Of the operations in which he had a part, Sommerfield can tell little, indeed knew little beyond his immediate experiences. “In a war you are lost, you are like atoms in a chemical reaction, you are lost in a boiling confusion in which you are not conscious of the part you are playing. Whatever you are fighting about in a war, it is a long way away, and you are nothing.” He was in University City for a while, sniping from the windows of rooms whose floors were a crunch with shattered laboratory equipment, littered with blasted furniture. Then as the Rebel advance was stopped, forced back, he was in open-country fighting: advancing, dropping back, advancing again, sometimes in big attacks where tanks and armored cars accompanied the troops and enemy bombers retaliated in force (“I had been waiting to feel frightened, but each time the bombs fell before I knew, and then when it was over I thought that I had only felt excited”); sometimes in minor engagements where their only objective would be a patch of woods across a ploughed field, but where men would be killed as dead as anywhere else in the taking or losing of it. It was not until the whole army halted and his detachment rested beside a quiet stream somewhere in the region of Pozuelo that Sommerfield knew the Franco advance had been broken and Madrid had been saved. Firing had died to an intermittent rumbling, far away. “We dabbled our feet in the icy water, and it was the first time we had taken our boots off for three weeks.”

Unlike British Major Geoffrey McNeill-Moss’s factually authoritative but notably pro-Rebel account of one of the most heroic episodes in Spain’s civil war (The Siege of Alcazar; Knopf: $3.50), Sommerfield’s book is unpretentious historically, uninsistent politically, is marred only by a too-obvious leaning towards Ernest Hemingway in style. It provides an excellent report of one man’s experiences, impressions, in battle, offers in two or three of its episodes descriptions hardly-to-be-forgotten of life in wartime. For these in particular, most readers will find it valuable.
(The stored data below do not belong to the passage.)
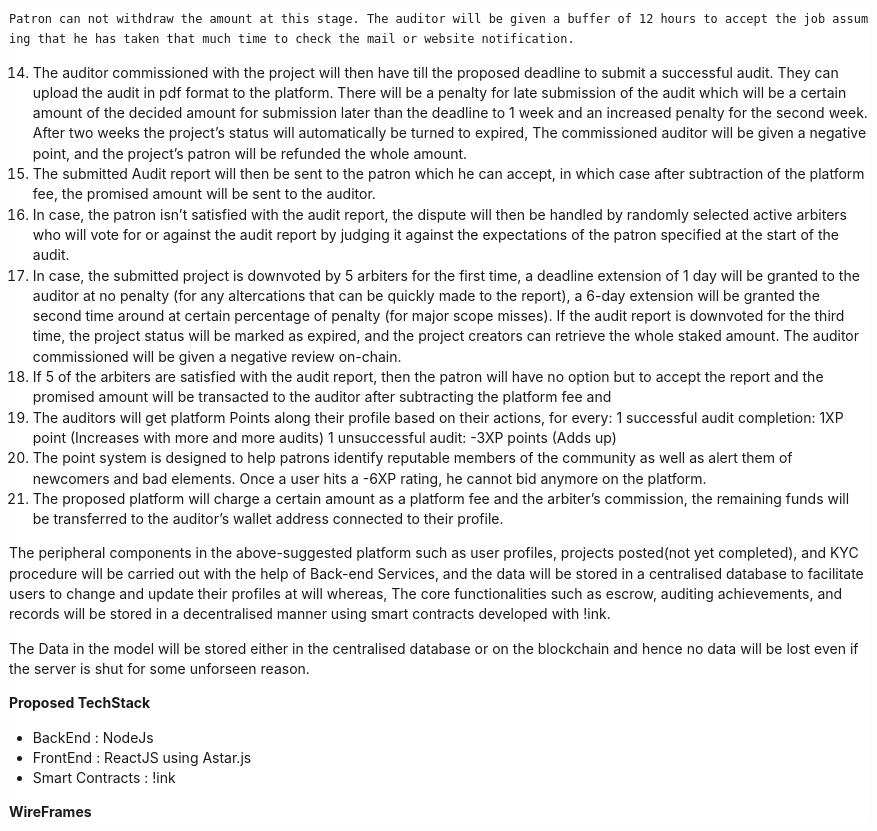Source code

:     Patron can not withdraw the amount at this stage. The auditor will be given a buffer of 12 hours to accept the job assuming that he has taken that much time to check the mail or website notification.
14. The auditor commissioned with the project will then have till the proposed deadline to submit a successful audit. They can upload the audit in pdf format to the platform. There will be a penalty
    for late submission of the audit which will be a certain amount of the decided amount for submission later than the deadline to 1 week and an increased penalty for the second week. After two weeks
    the project’s status will automatically be turned to expired, The commissioned auditor will be given a negative point, and the project’s patron will be refunded the whole amount.
15. The submitted Audit report will then be sent to the patron which he can accept, in which case after subtraction of the platform fee, the promised amount will be sent to the auditor.
16. In case, the patron isn’t satisfied with the audit report, the dispute will then be handled by randomly selected active arbiters who will vote for or against the audit report by judging it against
    the expectations of the patron specified at the start of the audit.
17. In case, the submitted project is downvoted by 5 arbiters for the first time, a deadline extension of 1 day will be granted to the auditor at no penalty (for any altercations that can be quickly
    made to the report), a 6-day extension will be granted the second time around at certain percentage of penalty (for major scope misses). If the audit report is downvoted for the third time, the
    project status will be marked as expired, and the project creators can retrieve the whole staked amount. The auditor commissioned will be given a negative review on-chain.
18. If 5 of the arbiters are satisfied with the audit report, then the patron will have no option but to accept the report and the promised amount will be transacted to the auditor after subtracting
    the platform fee and
19. The auditors will get platform Points along their profile based on their actions, for every:
    1 successful audit completion: 1XP point (Increases with more and more audits)
    1 unsuccessful audit: -3XP points (Adds up)
20. The point system is designed to help patrons identify reputable members of the community as well as alert them of newcomers and bad elements. Once a user hits a -6XP rating, he cannot bid anymore
    on the platform.
21. The proposed platform will charge a certain amount as a platform fee and the arbiter’s commission, the remaining funds will be transferred to the auditor’s wallet address connected to their profile.



The peripheral components in the above-suggested platform such as user
profiles, projects posted(not yet completed), and KYC procedure will be
carried out with the help of Back-end Services, and the data will be
stored in a centralised database to facilitate users to change and
update their profiles at will whereas, The core functionalities such as
escrow, auditing achievements, and records will be stored in a
decentralised manner using smart contracts developed with !ink.

The Data in the model will be stored either in the centralised database
or on the blockchain and hence no data will be lost even if the server is
shut for some unforseen reason.

**Proposed TechStack**
-	BackEnd : NodeJs
-	FrontEnd : ReactJS using Astar.js
-	Smart Contracts : !ink

**WireFrames**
Twenty-eight-year-old Author Sommerfield, whose education was, as he says, “dubious,” ducked school at 16 and worked as sailor, carpenter, stage manager, had one novel published, May Day, before enlisting for Spain. Volunteering in October 1936, he saw six months action, was at one time reported dead, returned this spring to England “to discredit this rumor,” is now living in Lancashire.